At the time of the hospital attack, U.S. and Afghan forces had been engaged in heavy fighting in and around Kunduz after Taliban forces briefly retook the city in October. It was the first time the Taliban had held a major city in the country since 2001.

During the ensuing battle to take back Kunduz, a U.S. special operations forces team and its Afghan counterparts called in air support on Oct. 3.

While scrambling to get the gunship into the air to respond to the call, the air crew was not properly briefed by senior U.S. commanders, according to the U.S. Central Command report.

In particular, the gunship left for its mission before obtaining a list of “no-strike” locations in the area. The Doctors Without Borders hospital was on that list.

Once airborne, the crew lost communication with the special operations team after taking fire while en route to the target site. Despite the lack of communications, the gunship’s crew attempted to identify the target — a building 1,300 feet from the Doctors Without Borders hospital.

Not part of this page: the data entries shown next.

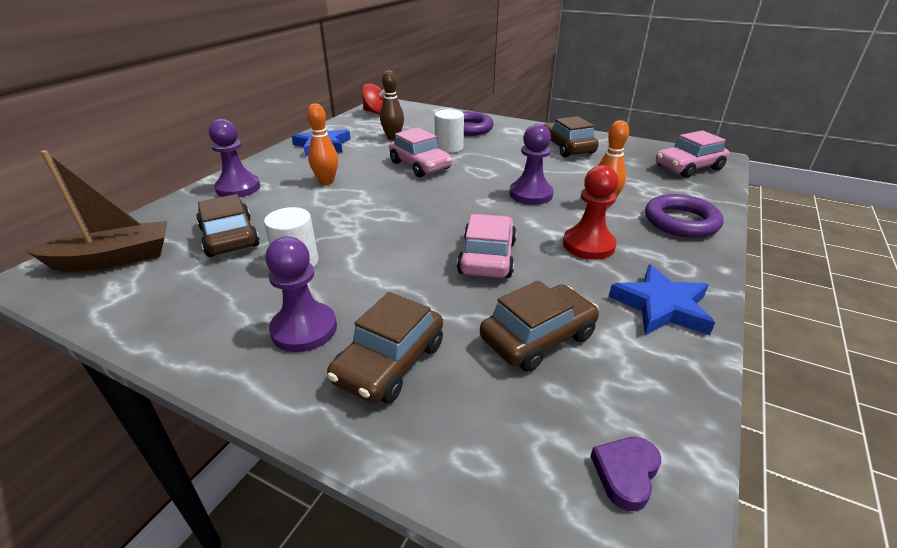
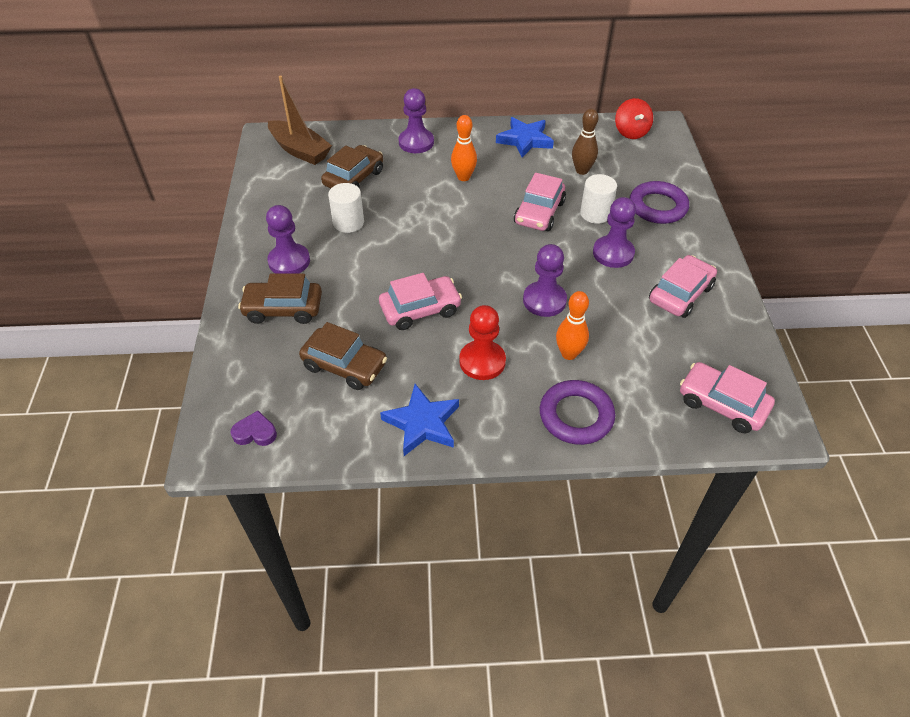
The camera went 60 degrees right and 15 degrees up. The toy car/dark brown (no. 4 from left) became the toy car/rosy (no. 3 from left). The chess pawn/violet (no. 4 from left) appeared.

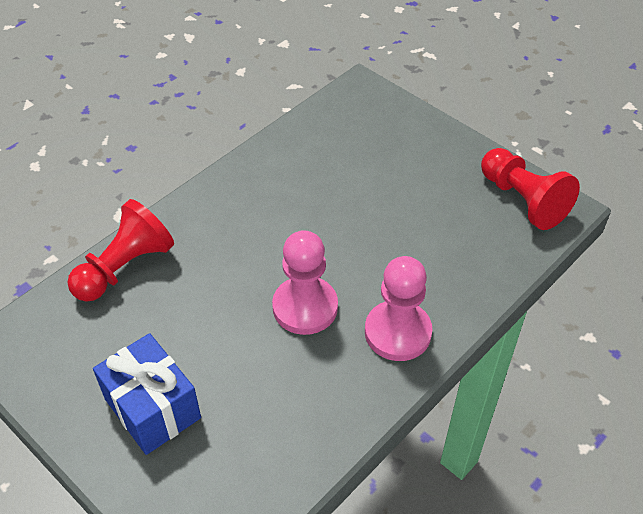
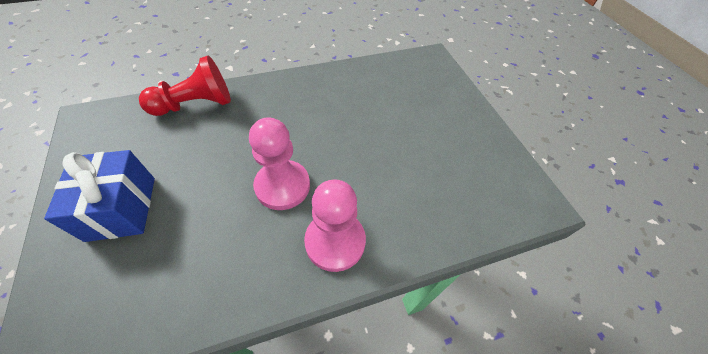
The camera went 25 degrees right and 5 degrees up. The chess pawn/red (no. 2 from left) disappeared.

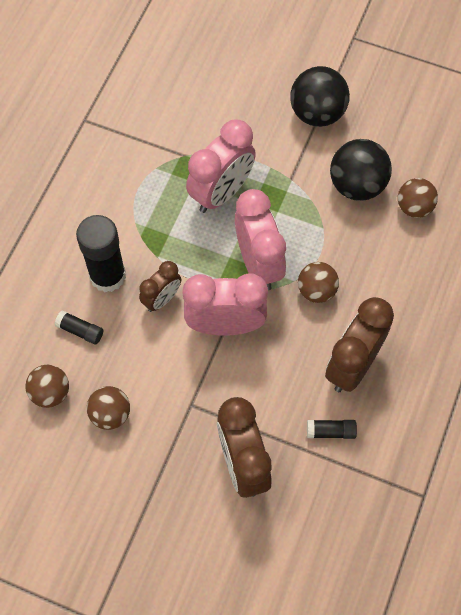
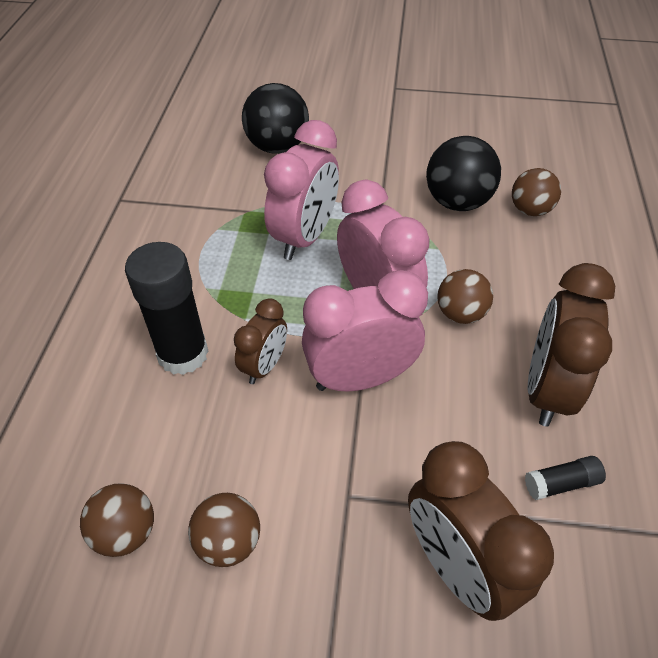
The camera went 15 degrees left and 15 degrees down. The play ball/black (no. 1 from left) moved. The stick of glue/black (no. 1 from left) disappeared.

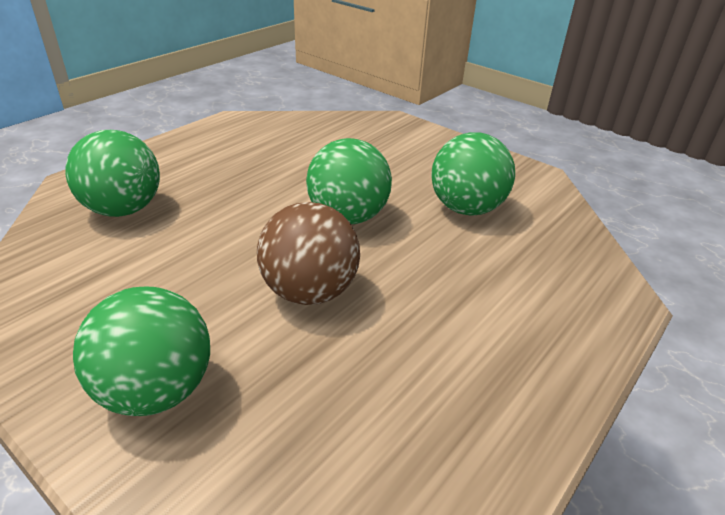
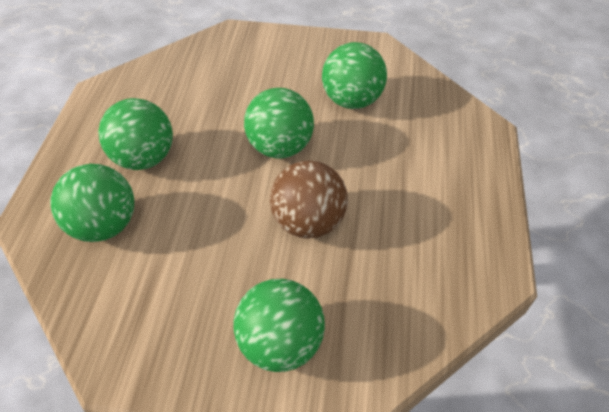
The camera went 30 degrees left and 15 degrees up. The play ball/green (no. 2 from left) appeared.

The hospital “generally matched the description of the building” American and Afghan forces on the ground had identified, although no gunfire was coming from the hospital, Gen. Votel said.

The gunship reportedly made numerous attack runs over the hospital, strafing the building for nearly a half-hour until hospital staff were able to contact the regional NATO headquarters in Mazar-i-Sharif to stop the attack.

During Friday’s briefing, Gen. Votel admitted that neither U.S. soldiers nor their Afghan counterparts on the ground were close enough to see either the Doctors Without Borders hospital or the building that was the intended target.

“This was an extreme situation, and I can’t sit here and tell you we won’t have more of those in the future” as U.S. and NATO forces continue to withdraw troops from the country, Gen. Votel said.

U.S. and allied forces officially called an end to combat operations in Afghanistan, leaving the bulk of the fighting to the country’s national security forces.